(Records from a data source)
****************************************
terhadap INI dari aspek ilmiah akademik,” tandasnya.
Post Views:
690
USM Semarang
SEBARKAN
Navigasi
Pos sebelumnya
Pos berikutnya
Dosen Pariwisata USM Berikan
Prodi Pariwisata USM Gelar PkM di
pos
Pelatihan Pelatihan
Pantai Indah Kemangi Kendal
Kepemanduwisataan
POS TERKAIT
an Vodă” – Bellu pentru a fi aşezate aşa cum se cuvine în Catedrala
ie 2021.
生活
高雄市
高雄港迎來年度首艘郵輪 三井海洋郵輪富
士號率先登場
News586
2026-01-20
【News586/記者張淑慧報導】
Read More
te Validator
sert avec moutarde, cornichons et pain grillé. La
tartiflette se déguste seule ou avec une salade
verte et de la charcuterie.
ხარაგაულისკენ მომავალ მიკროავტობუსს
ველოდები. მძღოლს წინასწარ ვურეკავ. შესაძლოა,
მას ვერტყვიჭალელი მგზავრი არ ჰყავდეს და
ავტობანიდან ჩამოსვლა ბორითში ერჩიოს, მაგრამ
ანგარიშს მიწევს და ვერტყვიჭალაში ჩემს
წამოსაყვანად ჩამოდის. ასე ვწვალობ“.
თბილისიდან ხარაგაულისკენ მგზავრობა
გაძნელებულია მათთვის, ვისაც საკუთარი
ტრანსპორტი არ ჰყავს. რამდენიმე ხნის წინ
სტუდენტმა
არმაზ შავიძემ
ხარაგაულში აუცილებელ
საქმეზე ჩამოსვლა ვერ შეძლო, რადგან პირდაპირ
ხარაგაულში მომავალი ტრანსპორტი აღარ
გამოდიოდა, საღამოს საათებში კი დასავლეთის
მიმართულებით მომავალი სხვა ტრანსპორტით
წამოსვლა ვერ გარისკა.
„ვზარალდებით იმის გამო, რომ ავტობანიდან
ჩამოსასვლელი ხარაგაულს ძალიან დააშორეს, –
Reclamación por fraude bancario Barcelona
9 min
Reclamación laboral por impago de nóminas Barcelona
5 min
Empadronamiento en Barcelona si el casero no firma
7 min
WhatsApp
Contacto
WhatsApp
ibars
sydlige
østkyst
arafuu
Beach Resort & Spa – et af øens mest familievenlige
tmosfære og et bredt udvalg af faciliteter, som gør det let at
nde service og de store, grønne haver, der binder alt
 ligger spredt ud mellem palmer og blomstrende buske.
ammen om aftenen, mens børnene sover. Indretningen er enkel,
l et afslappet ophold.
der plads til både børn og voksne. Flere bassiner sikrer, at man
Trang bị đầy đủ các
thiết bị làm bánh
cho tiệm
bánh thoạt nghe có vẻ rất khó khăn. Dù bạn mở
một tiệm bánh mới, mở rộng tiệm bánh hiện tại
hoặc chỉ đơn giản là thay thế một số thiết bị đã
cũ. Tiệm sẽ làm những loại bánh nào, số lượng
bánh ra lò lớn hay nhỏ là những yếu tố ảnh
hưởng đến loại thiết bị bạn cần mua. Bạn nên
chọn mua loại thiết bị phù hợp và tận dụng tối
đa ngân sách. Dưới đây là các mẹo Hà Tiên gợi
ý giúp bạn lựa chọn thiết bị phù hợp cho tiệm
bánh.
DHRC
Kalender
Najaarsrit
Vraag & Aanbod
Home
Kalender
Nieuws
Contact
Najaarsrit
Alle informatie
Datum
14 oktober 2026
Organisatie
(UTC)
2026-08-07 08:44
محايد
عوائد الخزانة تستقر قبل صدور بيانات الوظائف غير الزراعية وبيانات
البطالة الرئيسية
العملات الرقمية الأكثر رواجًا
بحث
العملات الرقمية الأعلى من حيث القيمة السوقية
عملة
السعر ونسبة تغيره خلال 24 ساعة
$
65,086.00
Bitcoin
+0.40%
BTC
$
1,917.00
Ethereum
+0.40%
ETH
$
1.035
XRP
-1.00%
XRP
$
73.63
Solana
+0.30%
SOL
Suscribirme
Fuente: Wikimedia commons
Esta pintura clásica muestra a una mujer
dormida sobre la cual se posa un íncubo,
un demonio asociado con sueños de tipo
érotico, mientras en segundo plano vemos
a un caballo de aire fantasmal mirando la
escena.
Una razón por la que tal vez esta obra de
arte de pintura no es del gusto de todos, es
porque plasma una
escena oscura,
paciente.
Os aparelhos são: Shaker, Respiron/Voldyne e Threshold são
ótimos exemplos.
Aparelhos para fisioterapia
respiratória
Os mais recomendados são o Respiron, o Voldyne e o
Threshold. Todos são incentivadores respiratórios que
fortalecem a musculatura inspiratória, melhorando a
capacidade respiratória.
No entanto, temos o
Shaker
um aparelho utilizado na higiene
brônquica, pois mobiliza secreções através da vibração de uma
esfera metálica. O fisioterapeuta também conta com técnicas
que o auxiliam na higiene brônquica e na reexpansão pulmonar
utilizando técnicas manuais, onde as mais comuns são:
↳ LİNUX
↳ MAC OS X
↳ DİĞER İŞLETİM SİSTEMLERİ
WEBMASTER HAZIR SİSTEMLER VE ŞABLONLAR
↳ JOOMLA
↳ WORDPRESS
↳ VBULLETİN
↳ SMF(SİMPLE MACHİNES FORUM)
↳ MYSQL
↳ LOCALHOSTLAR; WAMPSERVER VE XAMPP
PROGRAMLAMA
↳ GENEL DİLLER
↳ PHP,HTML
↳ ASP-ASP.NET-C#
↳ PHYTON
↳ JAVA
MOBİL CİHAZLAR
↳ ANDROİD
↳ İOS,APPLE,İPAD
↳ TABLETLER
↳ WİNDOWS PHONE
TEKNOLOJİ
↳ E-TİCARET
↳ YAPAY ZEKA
****************************************
▶ [TASK STATEMENT] Give back every entry exactly.

▶ [TASK OUTPUT]
terhadap INI dari aspek ilmiah akademik,” tandasnya.
Post Views:
690
USM Semarang
SEBARKAN
Navigasi
Pos sebelumnya
Pos berikutnya
Dosen Pariwisata USM Berikan
Prodi Pariwisata USM Gelar PkM di
pos
Pelatihan Pelatihan
Pantai Indah Kemangi Kendal
Kepemanduwisataan
POS TERKAIT
an Vodă” – Bellu pentru a fi aşezate aşa cum se cuvine în Catedrala
ie 2021.
生活
高雄市
高雄港迎來年度首艘郵輪 三井海洋郵輪富
士號率先登場
News586
2026-01-20
【News586/記者張淑慧報導】
Read More
te Validator
sert avec moutarde, cornichons et pain grillé. La
tartiflette se déguste seule ou avec une salade
verte et de la charcuterie.
ხარაგაულისკენ მომავალ მიკროავტობუსს
ველოდები. მძღოლს წინასწარ ვურეკავ. შესაძლოა,
მას ვერტყვიჭალელი მგზავრი არ ჰყავდეს და
ავტობანიდან ჩამოსვლა ბორითში ერჩიოს, მაგრამ
ანგარიშს მიწევს და ვერტყვიჭალაში ჩემს
წამოსაყვანად ჩამოდის. ასე ვწვალობ“.
თბილისიდან ხარაგაულისკენ მგზავრობა
გაძნელებულია მათთვის, ვისაც საკუთარი
ტრანსპორტი არ ჰყავს. რამდენიმე ხნის წინ
სტუდენტმა
არმაზ შავიძემ
ხარაგაულში აუცილებელ
საქმეზე ჩამოსვლა ვერ შეძლო, რადგან პირდაპირ
ხარაგაულში მომავალი ტრანსპორტი აღარ
გამოდიოდა, საღამოს საათებში კი დასავლეთის
მიმართულებით მომავალი სხვა ტრანსპორტით
წამოსვლა ვერ გარისკა.
„ვზარალდებით იმის გამო, რომ ავტობანიდან
ჩამოსასვლელი ხარაგაულს ძალიან დააშორეს, –
Reclamación por fraude bancario Barcelona
9 min
Reclamación laboral por impago de nóminas Barcelona
5 min
Empadronamiento en Barcelona si el casero no firma
7 min
WhatsApp
Contacto
WhatsApp
ibars
sydlige
østkyst
arafuu
Beach Resort & Spa – et af øens mest familievenlige
tmosfære og et bredt udvalg af faciliteter, som gør det let at
nde service og de store, grønne haver, der binder alt
 ligger spredt ud mellem palmer og blomstrende buske.
ammen om aftenen, mens børnene sover. Indretningen er enkel,
l et afslappet ophold.
der plads til både børn og voksne. Flere bassiner sikrer, at man
Trang bị đầy đủ các
thiết bị làm bánh
cho tiệm
bánh thoạt nghe có vẻ rất khó khăn. Dù bạn mở
một tiệm bánh mới, mở rộng tiệm bánh hiện tại
hoặc chỉ đơn giản là thay thế một số thiết bị đã
cũ. Tiệm sẽ làm những loại bánh nào, số lượng
bánh ra lò lớn hay nhỏ là những yếu tố ảnh
hưởng đến loại thiết bị bạn cần mua. Bạn nên
chọn mua loại thiết bị phù hợp và tận dụng tối
đa ngân sách. Dưới đây là các mẹo Hà Tiên gợi
ý giúp bạn lựa chọn thiết bị phù hợp cho tiệm
bánh.
DHRC
Kalender
Najaarsrit
Vraag & Aanbod
Home
Kalender
Nieuws
Contact
Najaarsrit
Alle informatie
Datum
14 oktober 2026
Organisatie
(UTC)
2026-08-07 08:44
محايد
عوائد الخزانة تستقر قبل صدور بيانات الوظائف غير الزراعية وبيانات
البطالة الرئيسية
العملات الرقمية الأكثر رواجًا
بحث
العملات الرقمية الأعلى من حيث القيمة السوقية
عملة
السعر ونسبة تغيره خلال 24 ساعة
$
65,086.00
Bitcoin
+0.40%
BTC
$
1,917.00
Ethereum
+0.40%
ETH
$
1.035
XRP
-1.00%
XRP
$
73.63
Solana
+0.30%
SOL
Suscribirme
Fuente: Wikimedia commons
Esta pintura clásica muestra a una mujer
dormida sobre la cual se posa un íncubo,
un demonio asociado con sueños de tipo
érotico, mientras en segundo plano vemos
a un caballo de aire fantasmal mirando la
escena.
Una razón por la que tal vez esta obra de
arte de pintura no es del gusto de todos, es
porque plasma una
escena oscura,
paciente.
Os aparelhos são: Shaker, Respiron/Voldyne e Threshold são
ótimos exemplos.
Aparelhos para fisioterapia
respiratória
Os mais recomendados são o Respiron, o Voldyne e o
Threshold. Todos são incentivadores respiratórios que
fortalecem a musculatura inspiratória, melhorando a
capacidade respiratória.
No entanto, temos o
Shaker
um aparelho utilizado na higiene
brônquica, pois mobiliza secreções através da vibração de uma
esfera metálica. O fisioterapeuta também conta com técnicas
que o auxiliam na higiene brônquica e na reexpansão pulmonar
utilizando técnicas manuais, onde as mais comuns são:
↳ LİNUX
↳ MAC OS X
↳ DİĞER İŞLETİM SİSTEMLERİ
WEBMASTER HAZIR SİSTEMLER VE ŞABLONLAR
↳ JOOMLA
↳ WORDPRESS
↳ VBULLETİN
↳ SMF(SİMPLE MACHİNES FORUM)
↳ MYSQL
↳ LOCALHOSTLAR; WAMPSERVER VE XAMPP
PROGRAMLAMA
↳ GENEL DİLLER
↳ PHP,HTML
↳ ASP-ASP.NET-C#
↳ PHYTON
↳ JAVA
MOBİL CİHAZLAR
↳ ANDROİD
↳ İOS,APPLE,İPAD
↳ TABLETLER
↳ WİNDOWS PHONE
TEKNOLOJİ
↳ E-TİCARET
↳ YAPAY ZEKA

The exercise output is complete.